### Testo proposto
(Ri)scoprirsi padre e figlio

venerdì 17 Luglio 2020
Un articolo di: Sergio Perugini

“Tutto il mio folle amore” di Gabriele Salvatores terzo film sul tema della disabilità promosso da Cnvf e Servizio per la pastorale persone con disabilità CEI

Un padre e un figlio on the road, alla scoperta del mondo, alla scoperta di sé. È questo il filo rosso del film “Tutto il mio folle amore” (2019) di Gabriele Salvatores, una commedia con sfumature drammatiche che vira però verso i sentieri della fiaba, affrontando i temi della famiglia, del rapporto genitori-figli e del disturbo dello spettro autistico. Presentato fuori concorso alla 76a Mostra del Cinema della Biennale di Venezia, il film con Claudio Santamaria, Valeria Golino, Diego Abatantuono e Giulio Pranno prende le mosse dal romanzo di Fulvio Ervas “Se ti abbraccio non avere paura”, dalla storia vera di Andrea e Franco Antonello. “Tutto il mio folle amore” è il terzo titolo del ciclo cinema e disabilità proposto dalla Commissione nazionale valutazione film – Ufficio Nazionale per le comunicazioni sociali insieme al Servizio Nazionale per la pastorale delle persone con disabilità della Conferenza Episcopale Italiana.
######
### Dati di partenza
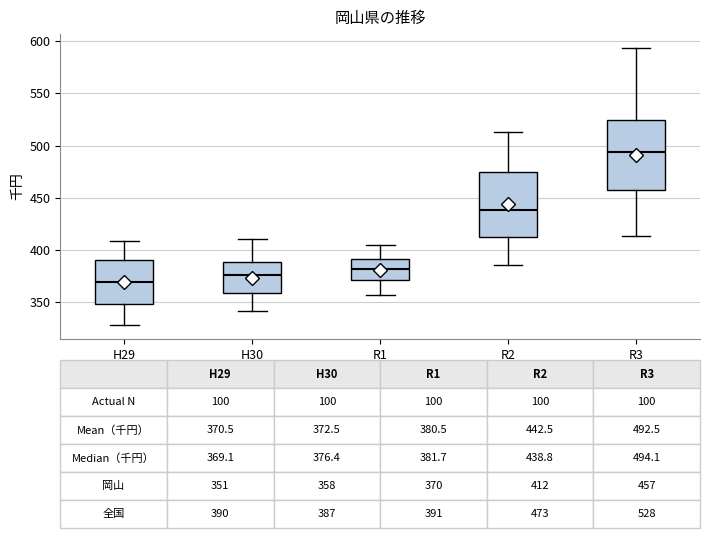

Which box's median line is the lowest?

H29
######
§ Consegna
Secondo l'articolo su "Tutto il mio folle amore", da quale romanzo prende le mosse il film?

§ Spazio risposta
Dal romanzo di Fulvio Ervas "Se ti abbraccio non avere paura".